▶ **Exercise directions**:
Could you write out the listing again, switching every "common name" to "vernacular name" and leaving everything else unchanged?

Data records
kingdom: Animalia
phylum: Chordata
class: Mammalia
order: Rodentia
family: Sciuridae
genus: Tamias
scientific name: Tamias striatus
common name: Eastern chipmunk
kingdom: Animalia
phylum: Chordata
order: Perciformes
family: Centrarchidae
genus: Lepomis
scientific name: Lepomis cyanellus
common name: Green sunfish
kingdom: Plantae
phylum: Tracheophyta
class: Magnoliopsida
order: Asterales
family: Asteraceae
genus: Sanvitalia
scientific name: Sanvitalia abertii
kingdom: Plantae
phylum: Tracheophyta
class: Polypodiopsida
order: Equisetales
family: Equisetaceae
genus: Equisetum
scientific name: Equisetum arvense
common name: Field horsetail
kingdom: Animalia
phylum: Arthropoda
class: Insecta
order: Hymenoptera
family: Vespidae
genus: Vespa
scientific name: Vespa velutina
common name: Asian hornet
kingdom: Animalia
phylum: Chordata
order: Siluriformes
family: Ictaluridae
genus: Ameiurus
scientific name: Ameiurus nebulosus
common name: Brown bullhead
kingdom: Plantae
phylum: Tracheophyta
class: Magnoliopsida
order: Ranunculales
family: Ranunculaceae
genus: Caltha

▶ **Task output**:
kingdom: Animalia
phylum: Chordata
class: Mammalia
order: Rodentia
family: Sciuridae
genus: Tamias
scientific name: Tamias striatus
vernacular name: Eastern chipmunk
kingdom: Animalia
phylum: Chordata
order: Perciformes
family: Centrarchidae
genus: Lepomis
scientific name: Lepomis cyanellus
vernacular name: Green sunfish
kingdom: Plantae
phylum: Tracheophyta
class: Magnoliopsida
order: Asterales
family: Asteraceae
genus: Sanvitalia
scientific name: Sanvitalia abertii
kingdom: Plantae
phylum: Tracheophyta
class: Polypodiopsida
order: Equisetales
family: Equisetaceae
genus: Equisetum
scientific name: Equisetum arvense
vernacular name: Field horsetail
kingdom: Animalia
phylum: Arthropoda
class: Insecta
order: Hymenoptera
family: Vespidae
genus: Vespa
scientific name: Vespa velutina
vernacular name: Asian hornet
kingdom: Animalia
phylum: Chordata
order: Siluriformes
family: Ictaluridae
genus: Ameiurus
scientific name: Ameiurus nebulosus
vernacular name: Brown bullhead
kingdom: Plantae
phylum: Tracheophyta
class: Magnoliopsida
order: Ranunculales
family: Ranunculaceae
genus: Caltha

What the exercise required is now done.